→ Task to complete
Please set down each of the lines below once more, exactly, omitting all pictures.

→ Information shown

○ ○ ○ ○ ○

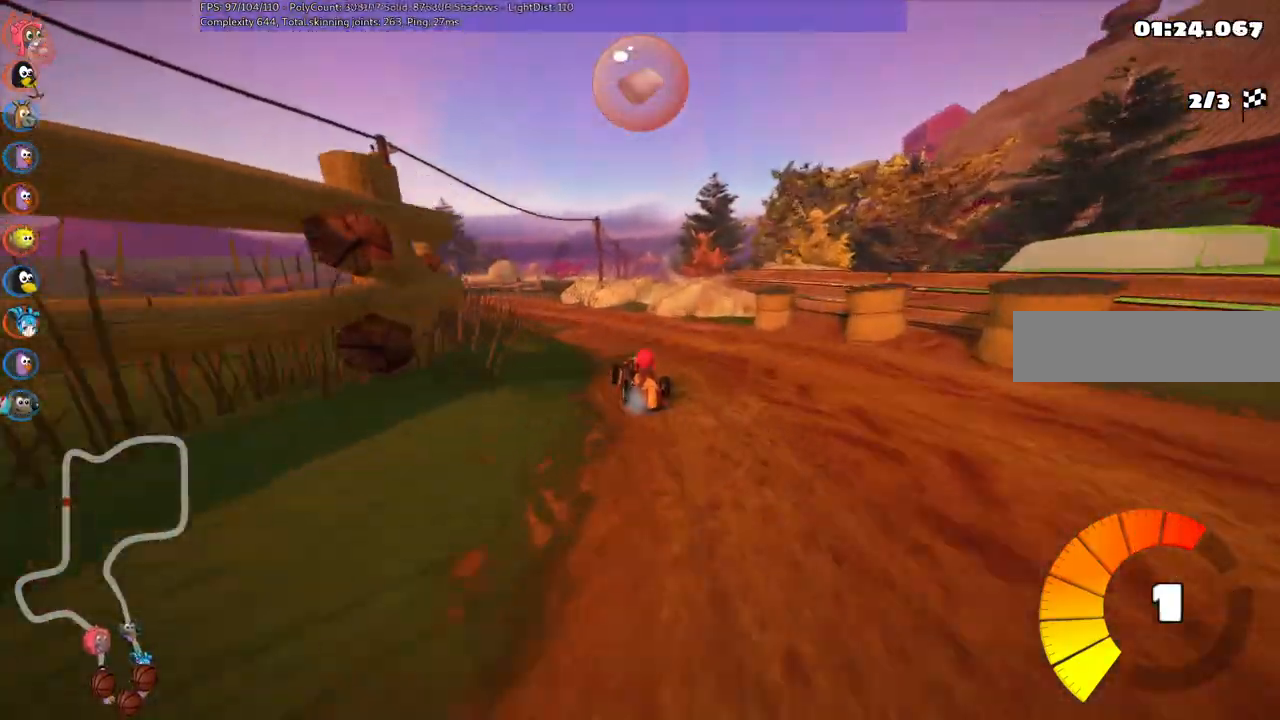
{"keys": ["m", "right", "up"], "events": [[50, "left", "down"], [183, "left", "up"], [317, "left", "down"], [467, "left", "up"]]}
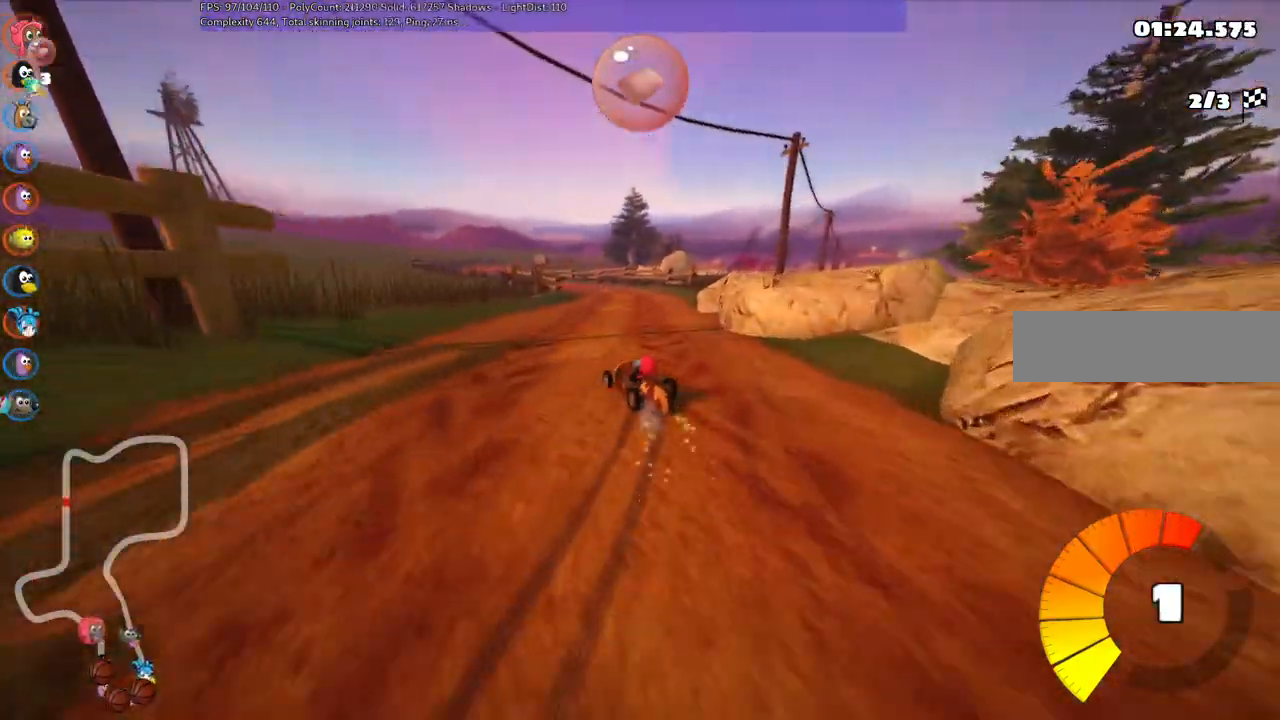
{"keys": ["m", "right", "up"], "events": [[200, "left", "down"], [250, "left", "up"]]}
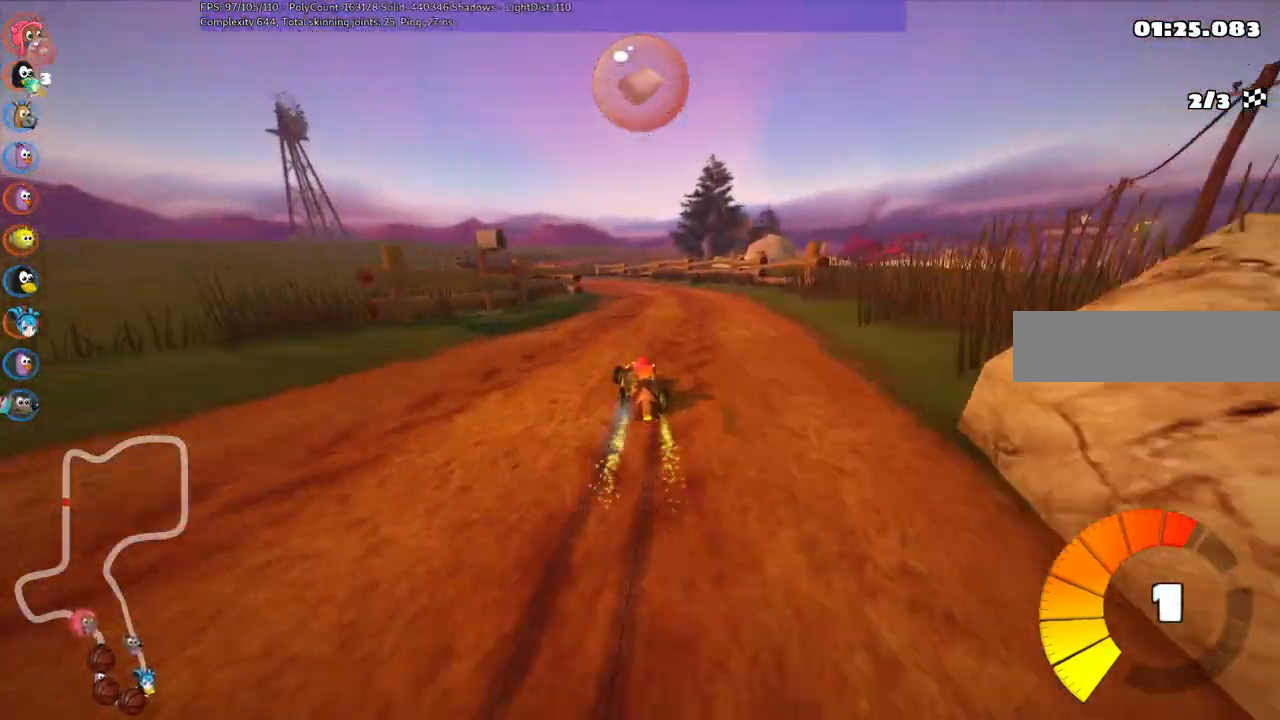
{"keys": ["m", "right", "up"], "events": [[33, "left", "down"], [83, "left", "up"], [317, "left", "down"], [400, "left", "up"]]}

○ ○ ○ ○ ○

→ Result
{"keys": ["m", "right", "up"], "events": [[50, "left", "down"], [183, "left", "up"], [317, "left", "down"], [467, "left", "up"]]}
{"keys": ["m", "right", "up"], "events": [[200, "left", "down"], [250, "left", "up"]]}
{"keys": ["m", "right", "up"], "events": [[33, "left", "down"], [83, "left", "up"], [317, "left", "down"], [400, "left", "up"]]}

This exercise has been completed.